Sotschi - Angesichts der Kriege in Syrien und im Irak hat Kremlchef Wladimir Putin einen Marshall-Plan für den Nahen Osten gefordert. 

„Die kolossale Zerstörung verlangt die Entwicklung eines langfristigen und komplexen Programms“, sagte der russische Präsident am Donnerstag im Schwarzmeerkurort Sotschi. „Wenn Sie so wollen, eine heutige Form eines „Marshall-Plans“ für eine Wiederbelebung dieser von Kriegen und Konflikten gequälten Region“, erklärte Putin bei einer Konferenz der Agentur Interfax zufolge.

Nach dem Zweiten Weltkrieg hatten die USA den Wiederaufbau in Europa gefördert. Das Milliardenprogramm ging auf US-Außenminister George Marshall zurück, der dafür 1953 den Friedensnobelpreis erhielt.

Russland unterstützt die syrische Armee im Bürgerkrieg mit Luftangriffen, Kampfjets bombardieren seit 2015 fast täglich Ziele in dem Land.
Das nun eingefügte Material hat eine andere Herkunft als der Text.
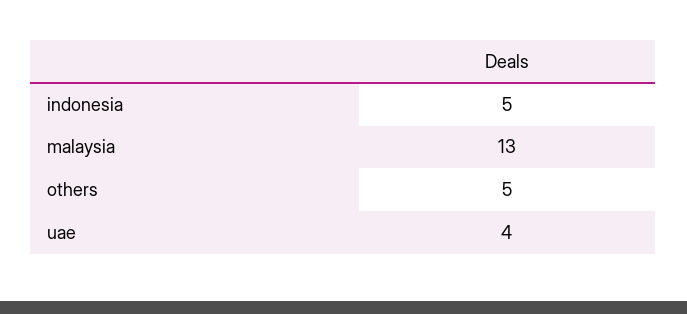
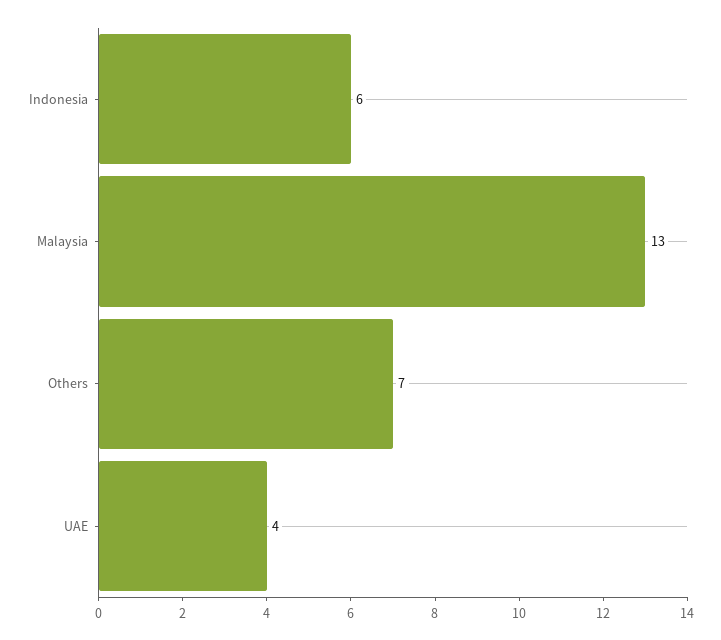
indonesia: 5 -> 6
others: 5 -> 7

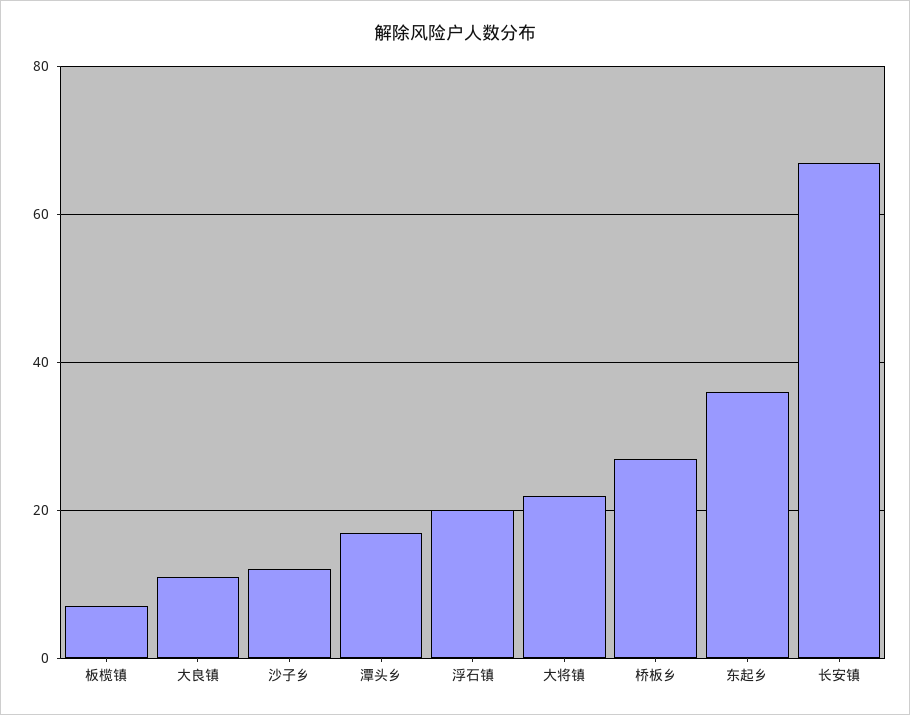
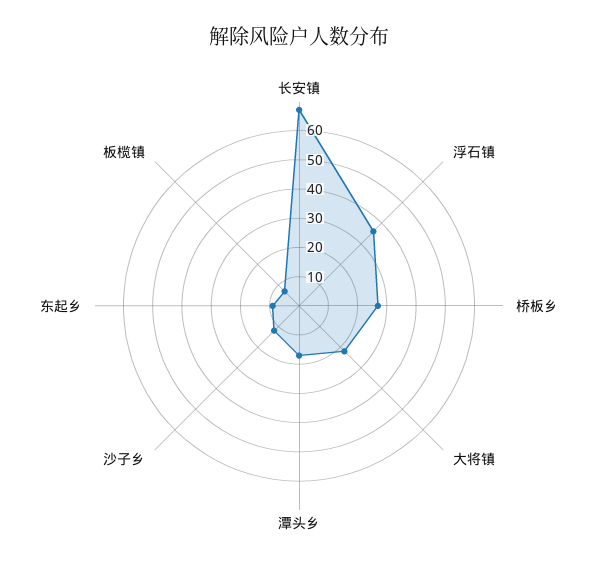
大良镇: 10 -> none
浮石镇: 20 -> 35
东起乡: 35 -> 10

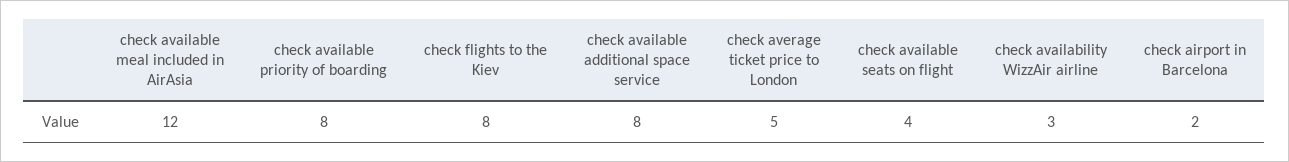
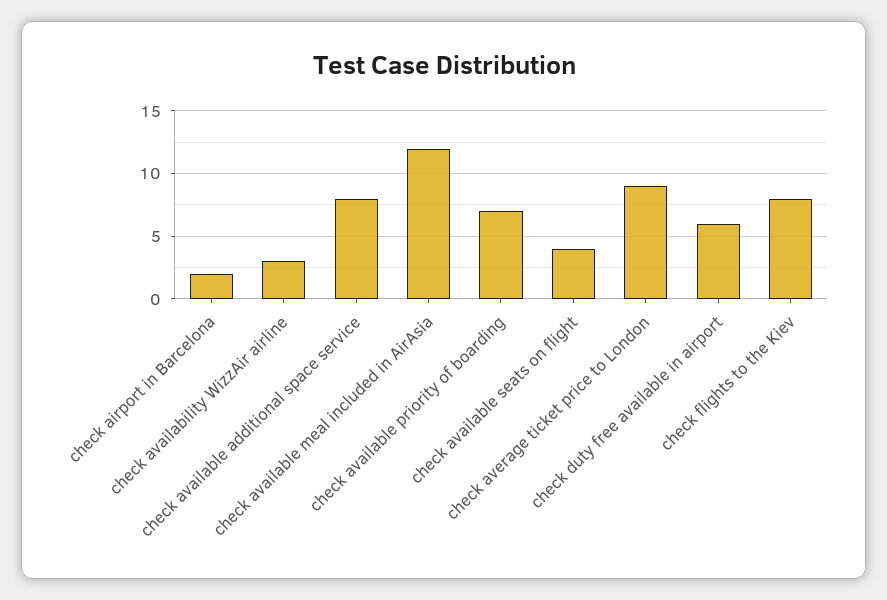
check available priority of boarding: 8 -> 7
check average ticket price to London: 5 -> 9
check duty free available in airport: none -> 6

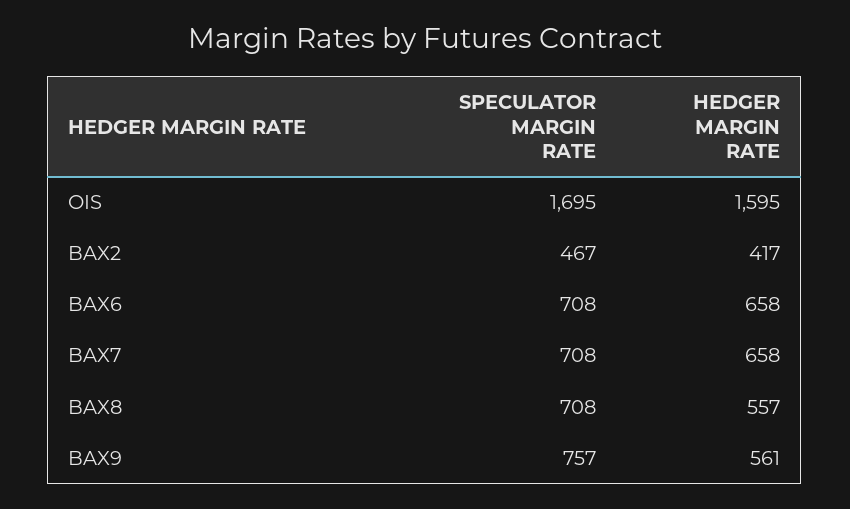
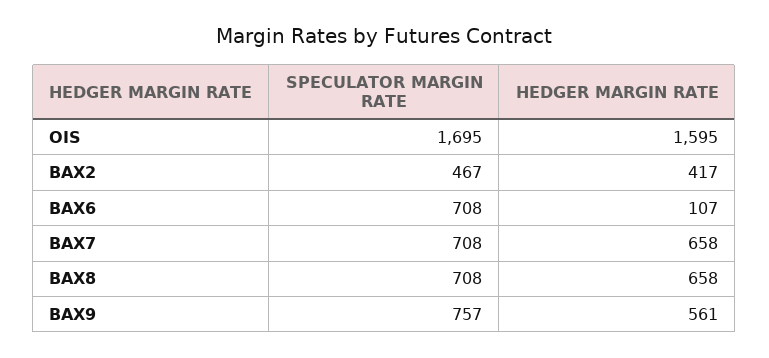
HEDGER MARGIN RATE, BAX6: 658 -> 107
HEDGER MARGIN RATE, BAX8: 557 -> 658

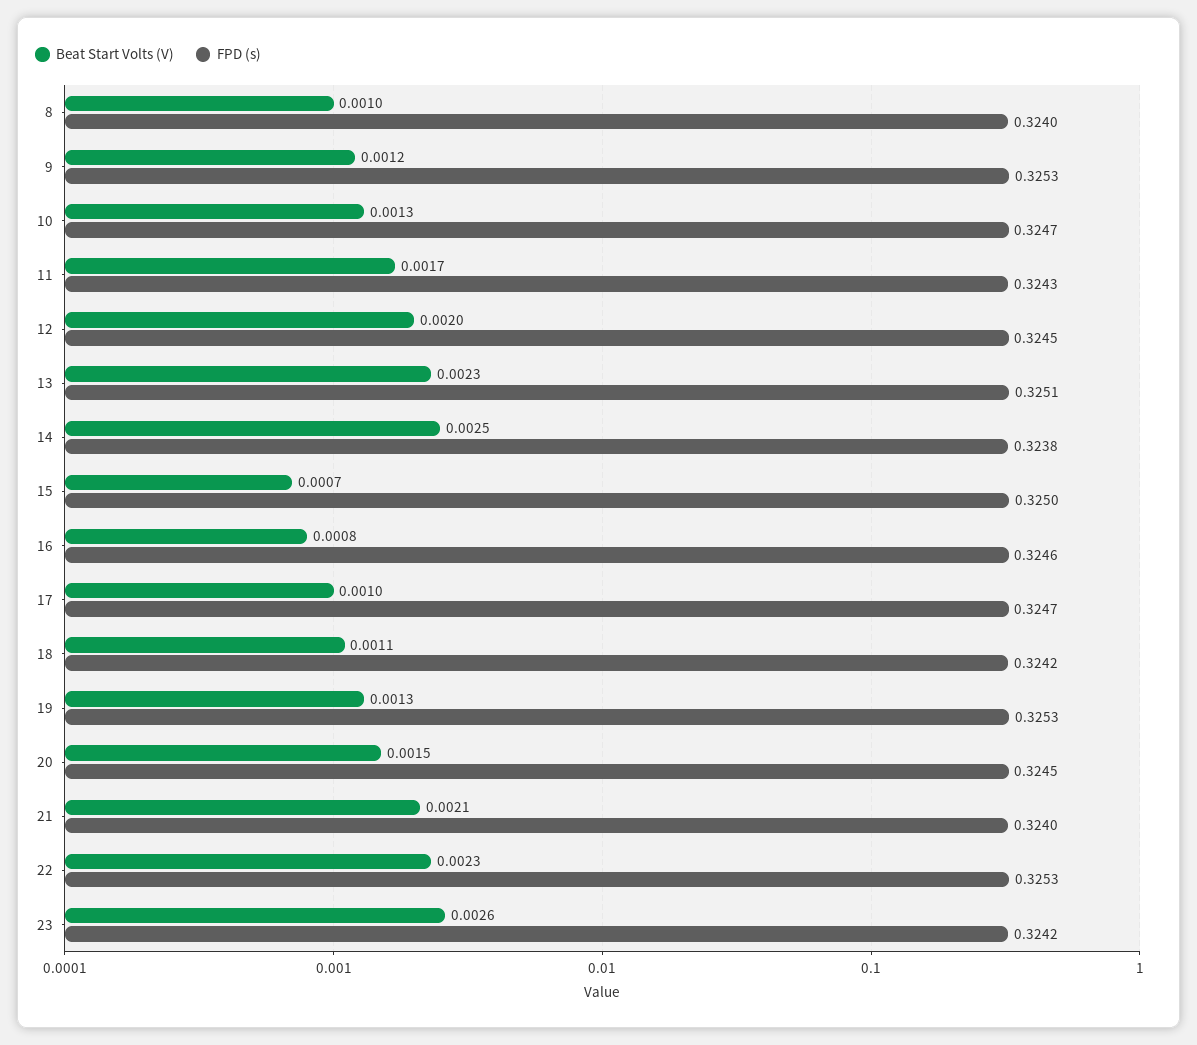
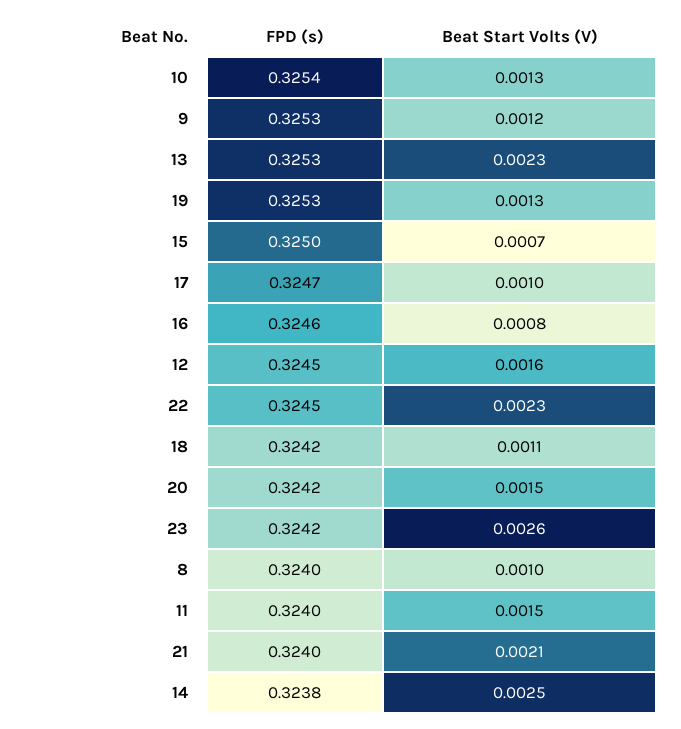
FPD (s), 10: 0.3247 -> 0.3254
Beat Start Volts (V), 11: 0.0017 -> 0.0015
FPD (s), 11: 0.3243 -> 0.324
Beat Start Volts (V), 12: 0.002 -> 0.0016
FPD (s), 13: 0.3251 -> 0.3253
FPD (s), 20: 0.3245 -> 0.3242
FPD (s), 22: 0.3253 -> 0.3245

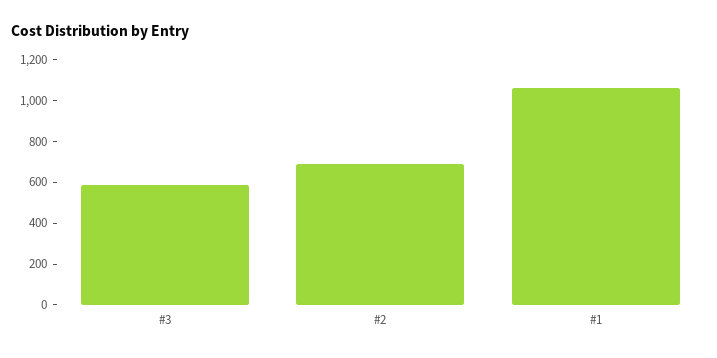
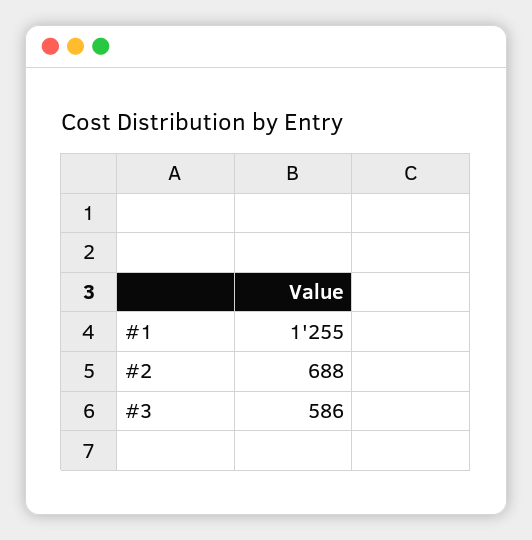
#1: 1050 -> 1255

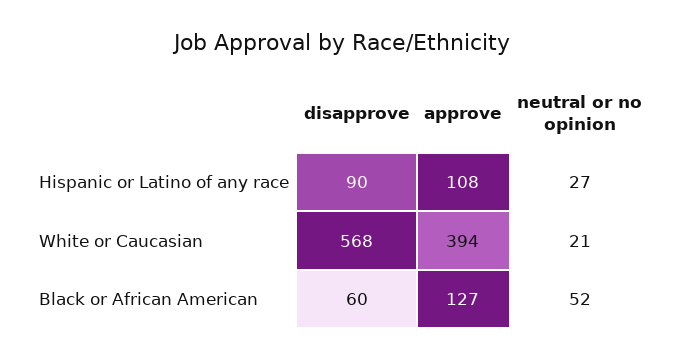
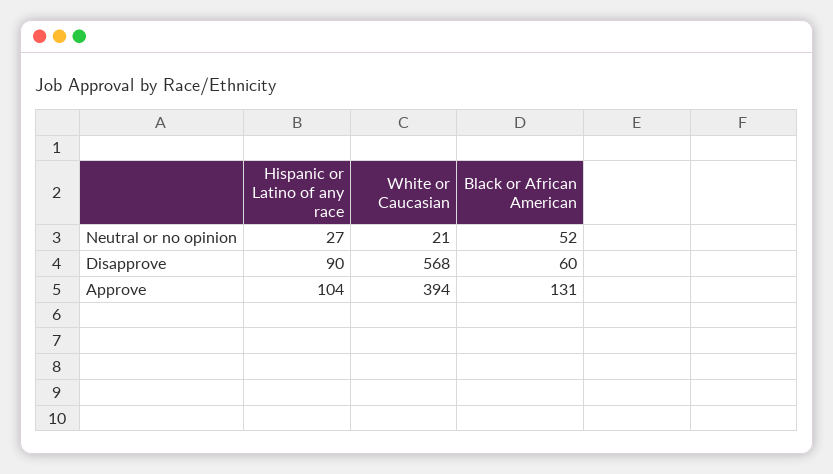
approve, Hispanic or Latino of any race: 108 -> 104
approve, Black or African American: 127 -> 131

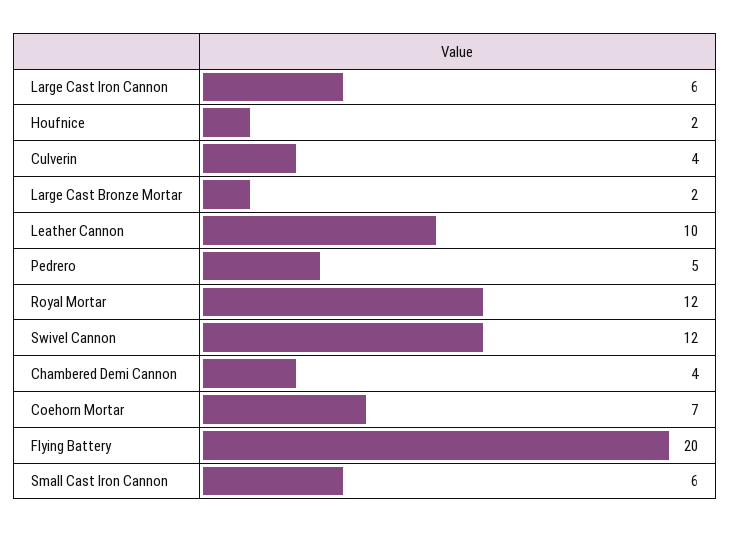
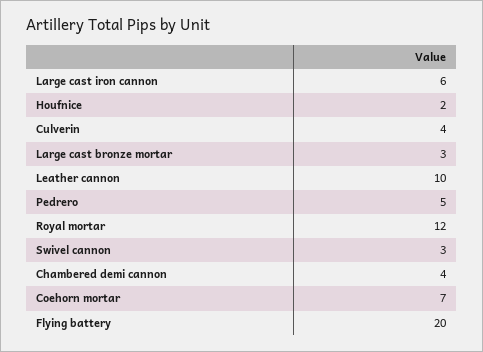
Large Cast Bronze Mortar: 2 -> 3
Swivel Cannon: 12 -> 3
Small Cast Iron Cannon: 6 -> none

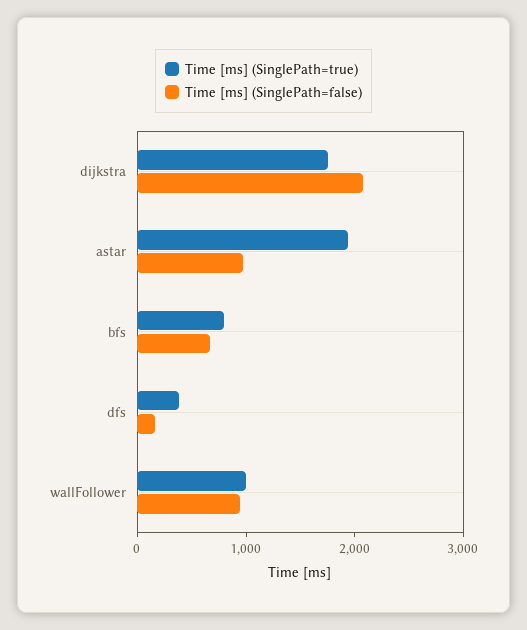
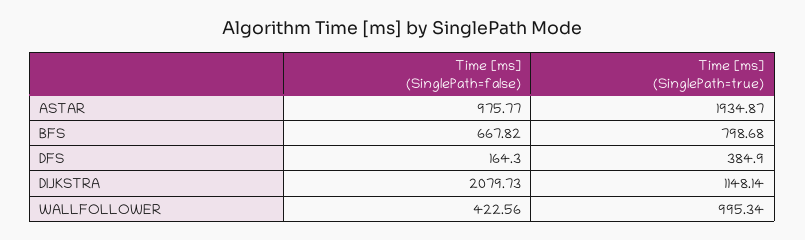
Time [ms] (SinglePath=true), dijkstra: 1800 -> 1148.14
Time [ms] (SinglePath=false), wallFollower: 1000 -> 422.56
Nach russischer Darstellung geht das Militär gegen Rebellen vor. Der Westen wirft Moskau Angriffe auf Zivilisten vor.

Putin machte die USA für das Stocken des Friedensprozesses für Syrien verantwortlich. „Unsere persönlichen Absprachen mit dem Präsidenten der Vereinigten Staaten (Barack Obama) haben nicht funktioniert“, sagte er. Eine von Russland und den USA im September ausgehandelte Waffenruhe war gescheitert.